AIM OF THE EXERCISE: Return exactly the lines of the records below, starting at the line that contains "staining of human" and ending at the line that contains "image of normal", with both of those lines kept.

Stored data entries:
☆ ☆ ☆
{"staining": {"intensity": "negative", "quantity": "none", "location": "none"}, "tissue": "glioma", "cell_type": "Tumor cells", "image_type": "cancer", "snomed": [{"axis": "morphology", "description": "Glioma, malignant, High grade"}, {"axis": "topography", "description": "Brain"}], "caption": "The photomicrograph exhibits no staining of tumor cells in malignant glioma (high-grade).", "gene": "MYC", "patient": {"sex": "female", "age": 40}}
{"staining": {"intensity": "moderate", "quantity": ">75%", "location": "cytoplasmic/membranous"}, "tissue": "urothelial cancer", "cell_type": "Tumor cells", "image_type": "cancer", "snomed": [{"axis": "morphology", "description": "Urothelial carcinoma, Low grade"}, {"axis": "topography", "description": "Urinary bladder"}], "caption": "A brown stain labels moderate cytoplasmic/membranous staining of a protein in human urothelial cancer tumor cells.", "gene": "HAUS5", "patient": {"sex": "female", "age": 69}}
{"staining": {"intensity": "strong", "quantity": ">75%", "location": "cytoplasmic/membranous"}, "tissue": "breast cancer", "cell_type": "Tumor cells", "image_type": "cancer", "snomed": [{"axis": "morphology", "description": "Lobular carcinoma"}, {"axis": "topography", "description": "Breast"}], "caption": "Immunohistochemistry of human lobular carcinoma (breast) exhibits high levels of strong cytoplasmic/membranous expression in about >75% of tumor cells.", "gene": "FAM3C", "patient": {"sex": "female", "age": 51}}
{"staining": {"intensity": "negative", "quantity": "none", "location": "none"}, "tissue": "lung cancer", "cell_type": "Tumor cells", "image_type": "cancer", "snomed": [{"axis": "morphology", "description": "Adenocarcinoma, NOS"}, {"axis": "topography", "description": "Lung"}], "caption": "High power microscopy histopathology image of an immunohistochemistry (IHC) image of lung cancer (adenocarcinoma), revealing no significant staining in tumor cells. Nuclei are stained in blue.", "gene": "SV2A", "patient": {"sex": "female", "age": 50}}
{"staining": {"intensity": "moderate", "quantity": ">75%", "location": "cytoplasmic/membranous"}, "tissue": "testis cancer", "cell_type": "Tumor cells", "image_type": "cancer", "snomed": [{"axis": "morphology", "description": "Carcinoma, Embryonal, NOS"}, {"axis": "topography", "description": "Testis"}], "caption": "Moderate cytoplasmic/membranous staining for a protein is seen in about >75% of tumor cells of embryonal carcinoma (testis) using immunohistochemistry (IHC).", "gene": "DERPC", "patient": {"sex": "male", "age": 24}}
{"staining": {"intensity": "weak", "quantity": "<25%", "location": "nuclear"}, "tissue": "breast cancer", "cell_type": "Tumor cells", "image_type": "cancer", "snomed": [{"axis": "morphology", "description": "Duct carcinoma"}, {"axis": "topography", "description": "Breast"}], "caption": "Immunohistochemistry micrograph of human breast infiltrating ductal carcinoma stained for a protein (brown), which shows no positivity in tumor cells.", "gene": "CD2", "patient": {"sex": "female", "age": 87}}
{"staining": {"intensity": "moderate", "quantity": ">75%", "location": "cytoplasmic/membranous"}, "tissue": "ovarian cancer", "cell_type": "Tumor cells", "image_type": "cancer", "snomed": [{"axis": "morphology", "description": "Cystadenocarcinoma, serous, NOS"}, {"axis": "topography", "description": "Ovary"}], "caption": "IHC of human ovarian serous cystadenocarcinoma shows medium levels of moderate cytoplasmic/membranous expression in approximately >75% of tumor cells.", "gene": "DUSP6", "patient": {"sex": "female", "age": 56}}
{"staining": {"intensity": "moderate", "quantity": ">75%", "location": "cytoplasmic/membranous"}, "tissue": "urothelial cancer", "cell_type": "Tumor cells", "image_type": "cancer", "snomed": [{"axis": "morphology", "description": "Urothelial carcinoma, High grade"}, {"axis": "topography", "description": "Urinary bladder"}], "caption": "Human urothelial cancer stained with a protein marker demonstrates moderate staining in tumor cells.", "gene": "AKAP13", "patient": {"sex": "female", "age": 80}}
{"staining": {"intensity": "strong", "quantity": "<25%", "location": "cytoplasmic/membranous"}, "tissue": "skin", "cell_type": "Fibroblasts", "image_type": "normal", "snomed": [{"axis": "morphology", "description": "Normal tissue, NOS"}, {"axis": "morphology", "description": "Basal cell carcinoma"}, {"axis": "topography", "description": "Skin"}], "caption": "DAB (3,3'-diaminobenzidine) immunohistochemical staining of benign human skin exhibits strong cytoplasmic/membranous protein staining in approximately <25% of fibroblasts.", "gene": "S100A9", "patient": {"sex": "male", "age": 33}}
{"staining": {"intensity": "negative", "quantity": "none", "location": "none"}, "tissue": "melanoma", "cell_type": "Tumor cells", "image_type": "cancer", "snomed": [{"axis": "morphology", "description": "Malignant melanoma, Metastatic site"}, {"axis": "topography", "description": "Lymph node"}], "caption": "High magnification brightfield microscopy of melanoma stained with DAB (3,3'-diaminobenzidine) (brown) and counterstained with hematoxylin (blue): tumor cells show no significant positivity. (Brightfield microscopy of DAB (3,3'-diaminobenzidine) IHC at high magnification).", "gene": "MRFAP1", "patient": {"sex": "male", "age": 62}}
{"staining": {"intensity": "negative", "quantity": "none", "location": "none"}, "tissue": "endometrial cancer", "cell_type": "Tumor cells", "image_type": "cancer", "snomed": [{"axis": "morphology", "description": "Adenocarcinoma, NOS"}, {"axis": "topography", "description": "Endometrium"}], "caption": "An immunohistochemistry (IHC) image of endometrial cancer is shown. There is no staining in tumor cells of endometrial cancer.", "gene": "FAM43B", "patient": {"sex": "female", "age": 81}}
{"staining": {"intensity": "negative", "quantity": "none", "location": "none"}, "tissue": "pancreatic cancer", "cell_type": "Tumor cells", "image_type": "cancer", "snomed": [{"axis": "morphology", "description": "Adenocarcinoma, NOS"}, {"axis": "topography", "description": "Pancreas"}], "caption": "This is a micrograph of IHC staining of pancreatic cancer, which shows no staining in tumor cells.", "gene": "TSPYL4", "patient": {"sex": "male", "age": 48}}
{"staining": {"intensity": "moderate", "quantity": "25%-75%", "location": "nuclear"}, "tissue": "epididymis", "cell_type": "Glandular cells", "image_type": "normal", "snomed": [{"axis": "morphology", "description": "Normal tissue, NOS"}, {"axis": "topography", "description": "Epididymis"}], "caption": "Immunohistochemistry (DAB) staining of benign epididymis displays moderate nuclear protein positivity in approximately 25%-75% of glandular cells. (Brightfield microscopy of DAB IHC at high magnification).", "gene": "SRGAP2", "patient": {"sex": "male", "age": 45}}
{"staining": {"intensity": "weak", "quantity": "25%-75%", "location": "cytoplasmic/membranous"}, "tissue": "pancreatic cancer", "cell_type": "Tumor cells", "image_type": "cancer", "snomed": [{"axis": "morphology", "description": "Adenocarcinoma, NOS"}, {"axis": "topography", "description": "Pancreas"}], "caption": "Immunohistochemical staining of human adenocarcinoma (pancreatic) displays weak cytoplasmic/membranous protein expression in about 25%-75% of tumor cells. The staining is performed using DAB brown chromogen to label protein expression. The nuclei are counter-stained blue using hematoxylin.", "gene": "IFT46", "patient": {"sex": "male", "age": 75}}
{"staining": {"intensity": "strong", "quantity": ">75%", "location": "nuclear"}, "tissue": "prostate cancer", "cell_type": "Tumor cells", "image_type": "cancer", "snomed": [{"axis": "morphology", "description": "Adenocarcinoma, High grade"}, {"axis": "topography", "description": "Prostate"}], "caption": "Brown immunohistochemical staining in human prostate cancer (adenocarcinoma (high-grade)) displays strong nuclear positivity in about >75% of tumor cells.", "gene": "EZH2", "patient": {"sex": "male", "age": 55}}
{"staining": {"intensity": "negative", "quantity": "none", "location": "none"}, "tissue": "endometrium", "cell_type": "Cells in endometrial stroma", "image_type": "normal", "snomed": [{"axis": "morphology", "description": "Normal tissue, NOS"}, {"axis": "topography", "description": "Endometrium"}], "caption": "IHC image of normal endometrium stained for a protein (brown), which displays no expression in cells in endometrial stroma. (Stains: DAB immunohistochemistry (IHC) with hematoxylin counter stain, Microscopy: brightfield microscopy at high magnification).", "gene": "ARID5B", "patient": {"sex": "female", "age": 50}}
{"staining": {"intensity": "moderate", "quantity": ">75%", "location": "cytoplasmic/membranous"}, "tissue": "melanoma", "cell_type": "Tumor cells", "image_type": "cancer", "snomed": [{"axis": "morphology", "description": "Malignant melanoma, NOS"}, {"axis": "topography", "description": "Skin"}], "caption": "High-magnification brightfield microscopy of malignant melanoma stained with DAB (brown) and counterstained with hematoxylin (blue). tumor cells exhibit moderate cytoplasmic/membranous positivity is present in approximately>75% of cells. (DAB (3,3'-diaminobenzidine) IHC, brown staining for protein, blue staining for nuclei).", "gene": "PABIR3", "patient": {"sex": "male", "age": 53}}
☆ ☆ ☆
ANSWER SECTION:
{"staining": {"intensity": "weak", "quantity": "25%-75%", "location": "cytoplasmic/membranous"}, "tissue": "pancreatic cancer", "cell_type": "Tumor cells", "image_type": "cancer", "snomed": [{"axis": "morphology", "description": "Adenocarcinoma, NOS"}, {"axis": "topography", "description": "Pancreas"}], "caption": "Immunohistochemical staining of human adenocarcinoma (pancreatic) displays weak cytoplasmic/membranous protein expression in about 25%-75% of tumor cells. The staining is performed using DAB brown chromogen to label protein expression. The nuclei are counter-stained blue using hematoxylin.", "gene": "IFT46", "patient": {"sex": "male", "age": 75}}
{"staining": {"intensity": "strong", "quantity": ">75%", "location": "nuclear"}, "tissue": "prostate cancer", "cell_type": "Tumor cells", "image_type": "cancer", "snomed": [{"axis": "morphology", "description": "Adenocarcinoma, High grade"}, {"axis": "topography", "description": "Prostate"}], "caption": "Brown immunohistochemical staining in human prostate cancer (adenocarcinoma (high-grade)) displays strong nuclear positivity in about >75% of tumor cells.", "gene": "EZH2", "patient": {"sex": "male", "age": 55}}
{"staining": {"intensity": "negative", "quantity": "none", "location": "none"}, "tissue": "endometrium", "cell_type": "Cells in endometrial stroma", "image_type": "normal", "snomed": [{"axis": "morphology", "description": "Normal tissue, NOS"}, {"axis": "topography", "description": "Endometrium"}], "caption": "IHC image of normal endometrium stained for a protein (brown), which displays no expression in cells in endometrial stroma. (Stains: DAB immunohistochemistry (IHC) with hematoxylin counter stain, Microscopy: brightfield microscopy at high magnification).", "gene": "ARID5B", "patient": {"sex": "female", "age": 50}}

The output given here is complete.